Executive Secretary of WATRA, Mr. Aliyu Aboki, who raised the alarm during its International Submarine Cable Resilience Summit 2026 in Porto, Portugal, said the region, with a combined GDP of over $800 billion, and estimated to contribute between $100 billion and $150 billion in economic activities annually, is being threatened by weak infrastructure that is negatively affecting its transformation.
According to him, across the region, digital platforms are helping to overcome long-standing infrastructure constraints, boost productivity, attract investment, and create jobs. He however said the transformation continued to rest on a fragile foundation based on a series of submarine cable disruptions along the West African coast that has exposed a critical vulnerability at the heart of West Africa’s digital economy.
Citing the submarine cable disruptions along the West African coast in 2024, Aboki said what made the West African disruption different was its scale. He said multiple cables serving the region were affected simultaneously, sharply reducing available bandwidth and overwhelming existing redundancy.
At the Porto Summit, Aboki insisted that the discussion was particularly important for West Africa, where the digital economy is emerging as a powerful driver of growth—helping to overcome physical infrastructure gaps while creating new pathways for inclusion and opportunity.
According to him, without resilient connectivity, the momentum cannot be sustained. “Historically, resilience has been treated as a secondary consideration—something addressed after deployment rather than embedded at the point of investment. That approach is no longer tenable. Across global discussions, including those involving the World Bank, there is growing recognition that digital infrastructure must be approached through the lens of long-term risk and sustainability. Resilience shapes risk premiums, insurance costs, and financing decisions. Where it is poorly defined, it is treated as an additional cost. Where it is clearly linked to reduced downtime and operational continuity, it becomes a value proposition—one that can unlock capital. For underserved regions, this distinction is critical,” Aboki said.
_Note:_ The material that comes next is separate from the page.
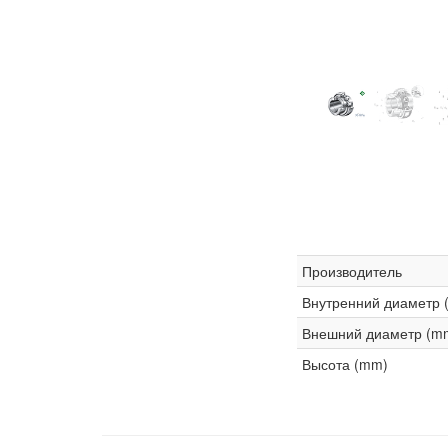
Производитель
Внутренний диаметр 
Внешний диаметр (m
Высота (mm)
He explained that the challenge was not simply to build more cables, but to build systems that are financeable, durable, and regionally coherent.
“The 2024 disruptions exposed a structural mismatch. Submarine cable networks are regional in operation, but governance remains largely national. Permitting processes differ. Emergency response procedures are not harmonised. Cable protection regimes vary in enforcement. This fragmentation introduces risk. When outages occur, delays in customs clearance, port access, and inter-agency coordination can extend repair timelines. For investors, these uncertainties translate directly into higher cost of capital,” Aboki further said.
Proffering solutions to the challenge, Aboki said addressing this would require a shift in perspective, adding that submarine cable resilience must be treated as a regional public good, supported by coordinated policy frameworks.
“In West Africa, this has reinforced the importance of regulatory alignment through WATRA, which brings together telecommunications regulators from 16 member states. The focus is not centralisation, but coordination—ensuring that critical aspects of resilience are addressed consistently across jurisdictions,” Aboki added.
He therefore called for regulatory interventions such as streamlined and predictable landing and permitting processes; stronger cable protection frameworks aligned with international best practice; pre-agreed emergency protocols for repair operations; and improved data sharing on outages and restoration timelines.